Place pan in a larger baking dish and add hot water halfway up the sides (water bath).
Bake for 40–45 minutes until set but slightly jiggly in the center.
6. Cool Slowly
Turn oven off, crack the door, and let cake sit inside for 15 minutes.
Remove and cool at room temperature for 30 minutes.
Refrigerate for at least 1 hour before slicing.

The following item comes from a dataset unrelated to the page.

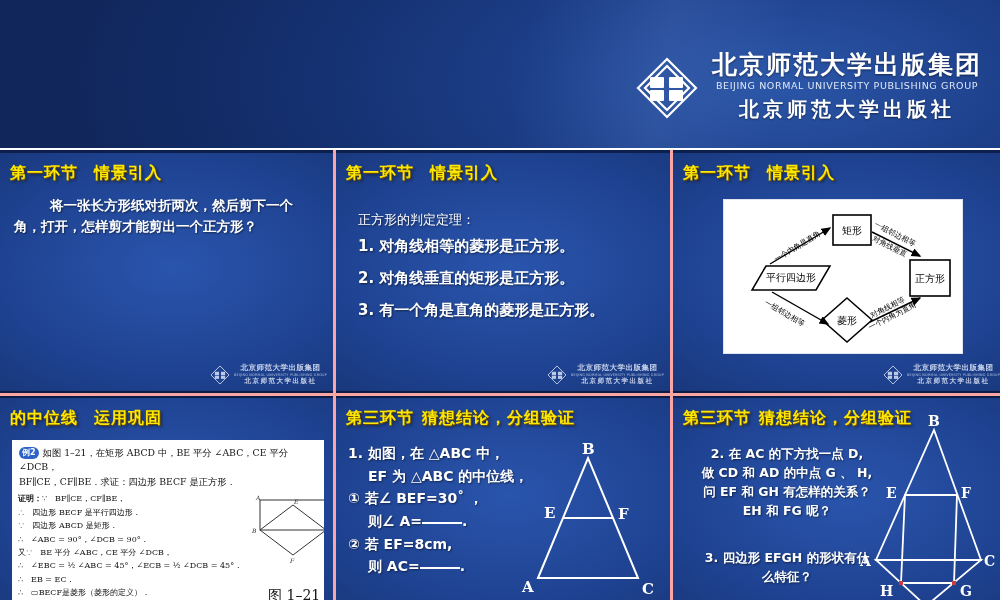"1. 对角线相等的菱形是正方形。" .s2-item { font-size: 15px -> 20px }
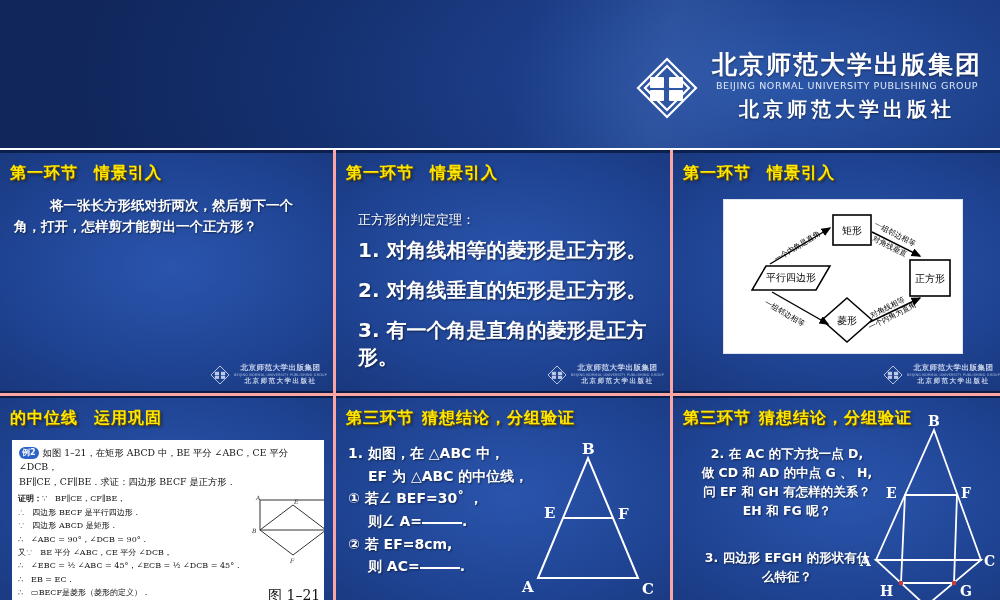"例2" .s4-badge { border-radius: 6px -> 0 }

Nutritional Breakdown (Approximate – Entire Cake)
Calories: ~185
Protein: ~38g
Carbs: Very low
Fat: Minimal
WW Points: Extremely low / near zero (varies by plan)
Flavor Variations
Lemon Cloud Cake: Add lemon zest + a splash of lemon juice
Chocolate Cloud Cake: Replace vanilla protein with chocolate protein powder
Berry Cloud Cake: Top with fresh strawberries or blueberries
Cinnamon Roll Cloud: Add cinnamon and vanilla glaze made with yogurt
Serving Suggestions
Dust with powdered erythritol
Top with fresh berries
Add a dollop of fat-free whipped topping
Drizzle with sugar-free syrup or chocolate sauce
Tips for Best Results
Use room-temperature eggs for better volume
Fold gently — air = fluff
Always cool slowly to prevent collapsing
Chill fully for best slice texture
Storage Instructions
Refrigerator: Store covered for up to 4 days
Freezer: Freeze slices up to 1 month (thaw in fridge)

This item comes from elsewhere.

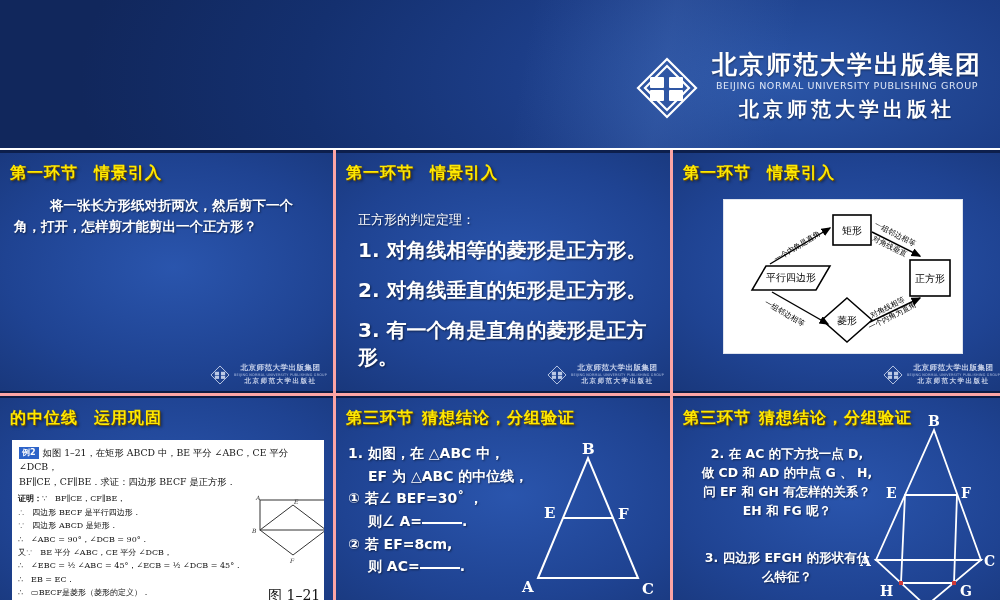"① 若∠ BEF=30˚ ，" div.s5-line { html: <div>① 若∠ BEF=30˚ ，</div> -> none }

Frequently Asked Questions
Can I use flavored yogurt?
Yes, but plain gives the cleanest texture and lowest points.

Why did my cake sink?
Overmixing or skipping the slow cool-down can cause collapse.

Is protein powder required?
Yes — it provides structure and boosts protein content.

Conclusion
This High-Protein Cloud Cake proves that dessert can be light, indulgent, and incredibly satisfying without wrecking your goals. One bite and you’ll understand why it’s become a WW and high-protein obsession.